The rapid increase in mortgage rates combined with a slowdown in new home constructions means that it is possible the housing market has already reversed and entered a recession.
But a contraction in the housing market may not necessarily look like a collapse, with some analysts predicting that a “soft landing” for real estate—wherein the market enters a cyclical slowdown but does not fall into a severe recession—is not only possible, it’s starting to look like the most likely option.
“Has the U.S. real estate market managed to navigate a soft landing? It sure looks like that to me,” says Michael Simonsen, founder and CEO of housing data research and analysis firm Altos Research, in a video to real estate agents earlier this week.
Simonsen said that the rate of housing inventory growth, the number of homes for sale on the market, has slowed down significantly over the past few weeks; and while slowing housing inventory during the summer is a seasonal trend to be expected, he says that the slowing rate has eclipsed early forecasts.
“Inventory is rising but rising less quickly than it did in the second quarter,” Simonsen said. “For several weeks in a row, inventory has been rising at a slower pace than we projected even a few weeks ago.”
A slowdown in inventory growth over the rest of the summer and into next fall may be tied to higher lumber prices. After a lengthy selloff, lumber prices have started to tick upward this week, rising 15% at market close on Tuesday from last week.

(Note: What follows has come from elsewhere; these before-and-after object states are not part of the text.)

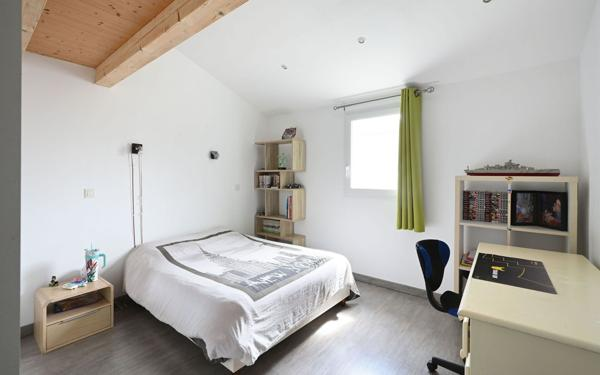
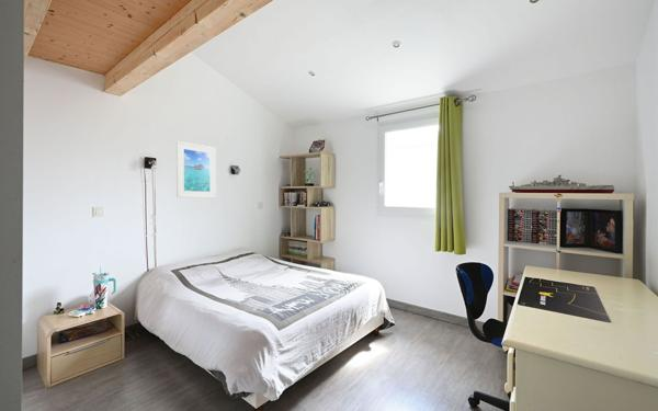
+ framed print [175,140,217,199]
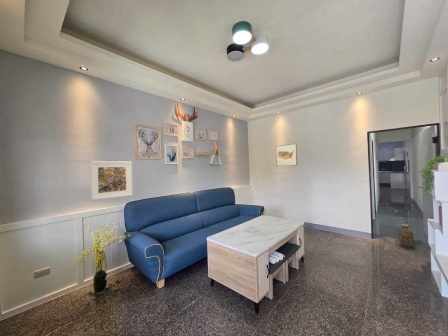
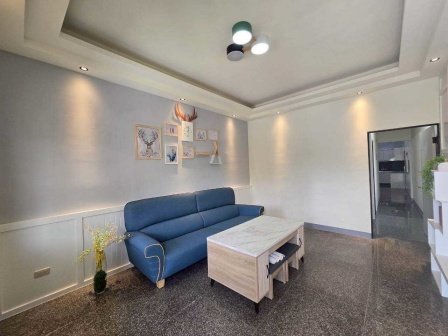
- lantern [397,223,415,248]
- wall art [275,143,298,167]
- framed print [89,160,133,201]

When lumber prices rise, new home constructions and renovation projects become more expensive, which can affect both demand and home prices.
But despite the slowing growth in inventory, home prices appear to have barely been affected, according to Simonsen, which could be what steers the housing market towards a soft landing outcome.
If home prices do not start wildly fluctuating again, the chances of a soft landing for the housing market grow, Simonsen said, adding that he has been further encouraged by high employment numbers this month—which threw cold water on predictions that the larger U.S. economy had already fallen into a recession—and a recent decline in mortgage rates to their lowest point since April.
“Current signs don’t show the market changing dramatically from here,” he said. “Mortgage rates have fallen off their highs; employment is super high; people who want to buy are buying. This seems very much like a soft landing.”